Although general external impressions of NWS performance were favorable, the disaster survey team's closer examination revealed a number of causes for concern and opportunities for improvement (a summary of all the findings and recommendations of the disaster survey team is located in Appendix A):
- The forecast for the Flint River at Bainbridge received considerable media and public attention when the river crested well below the forecasted level. The forecast at Bainbridge needs to be investigated and appropriate changes made to the forecast scheme.
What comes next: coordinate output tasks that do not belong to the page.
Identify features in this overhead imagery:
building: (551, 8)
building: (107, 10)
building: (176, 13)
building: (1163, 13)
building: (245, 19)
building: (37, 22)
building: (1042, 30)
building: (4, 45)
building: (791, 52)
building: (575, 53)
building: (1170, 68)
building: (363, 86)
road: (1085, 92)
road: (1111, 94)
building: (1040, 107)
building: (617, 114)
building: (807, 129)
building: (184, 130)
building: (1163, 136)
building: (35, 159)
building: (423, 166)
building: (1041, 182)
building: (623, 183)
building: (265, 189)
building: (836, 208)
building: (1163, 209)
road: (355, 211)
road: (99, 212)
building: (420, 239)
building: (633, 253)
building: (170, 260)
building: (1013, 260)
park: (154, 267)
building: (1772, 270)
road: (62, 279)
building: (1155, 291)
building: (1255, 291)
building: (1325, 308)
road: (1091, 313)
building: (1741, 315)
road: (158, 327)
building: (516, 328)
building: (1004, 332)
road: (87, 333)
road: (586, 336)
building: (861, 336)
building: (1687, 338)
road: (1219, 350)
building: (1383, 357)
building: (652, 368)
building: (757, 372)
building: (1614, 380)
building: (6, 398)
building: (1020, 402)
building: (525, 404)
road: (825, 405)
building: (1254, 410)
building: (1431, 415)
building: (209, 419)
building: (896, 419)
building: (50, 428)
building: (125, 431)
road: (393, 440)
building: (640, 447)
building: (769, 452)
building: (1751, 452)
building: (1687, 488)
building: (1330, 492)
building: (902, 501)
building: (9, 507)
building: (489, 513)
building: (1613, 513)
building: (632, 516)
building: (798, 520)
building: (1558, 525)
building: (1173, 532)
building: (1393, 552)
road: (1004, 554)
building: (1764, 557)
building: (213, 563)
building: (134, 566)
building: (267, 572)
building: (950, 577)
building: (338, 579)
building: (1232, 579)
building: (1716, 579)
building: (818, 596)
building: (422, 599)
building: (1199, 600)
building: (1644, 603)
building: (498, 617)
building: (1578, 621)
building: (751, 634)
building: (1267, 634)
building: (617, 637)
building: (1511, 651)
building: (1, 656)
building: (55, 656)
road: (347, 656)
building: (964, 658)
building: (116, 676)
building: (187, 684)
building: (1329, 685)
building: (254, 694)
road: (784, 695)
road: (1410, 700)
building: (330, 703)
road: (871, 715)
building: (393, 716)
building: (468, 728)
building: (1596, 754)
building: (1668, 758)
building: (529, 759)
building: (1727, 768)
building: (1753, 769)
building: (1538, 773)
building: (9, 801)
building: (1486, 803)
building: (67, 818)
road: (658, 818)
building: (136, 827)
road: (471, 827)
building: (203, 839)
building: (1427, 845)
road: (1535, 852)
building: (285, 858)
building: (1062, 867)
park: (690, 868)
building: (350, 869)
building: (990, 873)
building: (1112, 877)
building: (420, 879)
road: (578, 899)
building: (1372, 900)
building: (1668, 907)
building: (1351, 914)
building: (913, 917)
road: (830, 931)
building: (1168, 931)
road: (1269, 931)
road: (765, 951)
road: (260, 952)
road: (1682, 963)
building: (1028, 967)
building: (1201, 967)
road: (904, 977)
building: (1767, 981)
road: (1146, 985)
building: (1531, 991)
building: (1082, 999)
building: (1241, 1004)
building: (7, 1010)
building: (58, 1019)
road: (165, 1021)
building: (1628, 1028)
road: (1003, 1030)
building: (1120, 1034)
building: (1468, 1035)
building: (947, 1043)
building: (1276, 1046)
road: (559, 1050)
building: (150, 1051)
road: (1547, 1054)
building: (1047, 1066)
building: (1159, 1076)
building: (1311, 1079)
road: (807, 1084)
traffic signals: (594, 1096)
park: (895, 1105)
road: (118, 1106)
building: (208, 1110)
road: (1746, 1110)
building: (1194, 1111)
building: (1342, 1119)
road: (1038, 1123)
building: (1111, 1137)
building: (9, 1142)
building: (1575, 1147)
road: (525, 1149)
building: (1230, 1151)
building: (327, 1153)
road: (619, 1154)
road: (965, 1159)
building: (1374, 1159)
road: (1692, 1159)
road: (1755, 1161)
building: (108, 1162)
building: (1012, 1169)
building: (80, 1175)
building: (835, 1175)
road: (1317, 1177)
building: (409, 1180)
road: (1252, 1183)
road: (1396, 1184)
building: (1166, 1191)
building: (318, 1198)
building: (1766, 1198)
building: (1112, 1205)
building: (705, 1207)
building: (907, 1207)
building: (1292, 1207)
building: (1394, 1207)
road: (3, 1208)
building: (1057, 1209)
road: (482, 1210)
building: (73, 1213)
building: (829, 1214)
- There is some indication that a number of problems occurred during the event that were related to the public's perception of the interfaces between responsibilities. Examples of these interfaces include the following: between the National Hurricane Center and National Meteorological Center's Meteorological Operations Division as the storm made landfall; between Weather Service Forecast Offices; between Weather Service Forecast Offices and Weather Service Offices; between Weather Service Forecast Offices and the River Forecast Center; and between the NWS and the media, emergency managers, and the general public. Interfaces are inevitable. Modernization in the NWS will cause a shift in a number of them. The NWS should develop an inventory of particularly important interfaces and ensure that the treatment of these receive special attention and priority.
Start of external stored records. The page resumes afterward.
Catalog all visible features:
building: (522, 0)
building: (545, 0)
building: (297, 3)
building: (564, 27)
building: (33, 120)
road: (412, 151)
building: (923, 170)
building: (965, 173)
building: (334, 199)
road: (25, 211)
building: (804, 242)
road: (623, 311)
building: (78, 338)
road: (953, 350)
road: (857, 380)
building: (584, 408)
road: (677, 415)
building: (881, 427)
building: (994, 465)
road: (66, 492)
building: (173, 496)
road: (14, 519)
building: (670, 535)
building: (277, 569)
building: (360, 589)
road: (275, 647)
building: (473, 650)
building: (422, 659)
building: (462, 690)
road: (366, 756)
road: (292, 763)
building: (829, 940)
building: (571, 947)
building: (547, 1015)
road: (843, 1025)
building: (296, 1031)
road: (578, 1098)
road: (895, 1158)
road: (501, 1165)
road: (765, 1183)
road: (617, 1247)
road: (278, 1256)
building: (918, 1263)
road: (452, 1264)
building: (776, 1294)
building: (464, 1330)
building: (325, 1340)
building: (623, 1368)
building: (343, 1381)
- Transition to the modernized NWS and its associated staffing configurations pose special challenges. Throughout the affected region, offices had to deal with added stress in their handling of the event by conflicts between scheduled training and urgent operations, by recent introduction of the new technologies (particularly the WSR-88D), and by vacancies. The NWS should reexamine its approach to staffing and training during the transition with an eye to the special vulnerabilities represented by extreme events and make necessary adjustments. In addition, the NWS should continue working with management at the Department of Commerce, the National Oceanic and Atmospheric Administration (NOAA) , and the Office of Management and Budget , and with the Congress, to ensure that this is the last such wrenching modernization the NWS undertakes. In the future, modernization must be a continuing process, not a disruptive event.
- Preparedness is a special issue. As warnings and forecasts of particular events improve, opportunities for saving lives and property will depend increasingly on preparedness. In the modernized NWS, it will be challenging for a smaller number of offices to work with communities and other affected parties spread over large geographical areas to build the needed relationships and coordination on an ongoing basis. The NWS should identify resources for improving the capabilities of Weather Service Forecast Offices and future Weather Forecast Offices to build community preparedness with special focus on taking advantage of the "information highway."
- New demands on NOAA for information are created by increasing and changing societal vulnerability to weather, growing awareness of this vulnerability, and technological advances, especially in computing and communications. NOAA should continue to shift emphasis from particular events to ongoing processes of preparedness. It should create national capabilities that parallel the Federal Emergency Management Agency's capabilities for special emergency response and disaster relief operations. NOAA should also give more emphasis to the development of all-hazard telecommunications capability for NOAA Weather Radio.